Due to user error, our S3 directory over which a Glue crawler ran routinely became flooded with .csv files. When Glue ran over the S3 directory- it created a table for each of the 200,000+ csv files. I ran a script that deleted the .csv files shortly after (S3 bucket has versioning enabled), and re-ran the Glue crawler with the following settings:
Schema updates in the data store Update the table definition in the data catalog.
Inherit schema from table Update all new and existing partitions with metadata from the table.
Object deletion in the data store Delete tables and partitions from the data catalog.
Within the cloudwatch logs- it's updating the tables matching the remaining data, but it's not deleting any of the tables generated from those .csv files.
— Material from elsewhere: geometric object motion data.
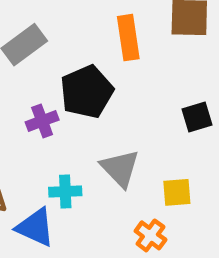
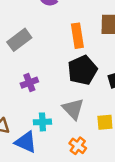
black pentagon: (87, 92) -> (82, 70), moved
orange cross: (150, 235) -> (78, 146), moved

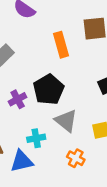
black pentagon: (82, 70) -> (49, 90), moved
blue triangle: (26, 142) -> (22, 161), turned -30

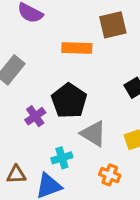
orange rectangle: (61, 45) -> (77, 48), turned -65

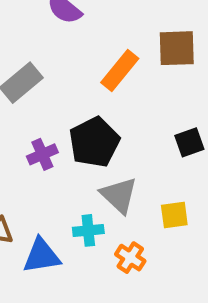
orange rectangle: (77, 48) -> (120, 70), turned -64
cyan cross: (62, 158) -> (88, 230), moved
According to it's configuration log on Cloudwatch- it should be able to do so.
INFO : Crawler configured with Configuration
{
"Version": 1,
"Grouping": {
"TableGroupingPolicy": "CombineCompatibleSchemas"
}
}
and SchemaChangePolicy
{
"UpdateBehavior": "UPDATE_IN_DATABASE",
"DeleteBehavior": "DELETE_FROM_DATABASE"
I should include there is another crawler that is set to crawl over the S3 bucket, but it's not been run in over a year, so I doubt that could be a point of conflict.
I'm are stumped on what could be the issue; as it stands, I can write a script to pattern match the existing tables and drop those with a csv in their name or delete and rebuild the database by having Glue re crawl S3, but if possible- I'd much rather Glue drops the tables itself after identifying they point to no files within S3 itself.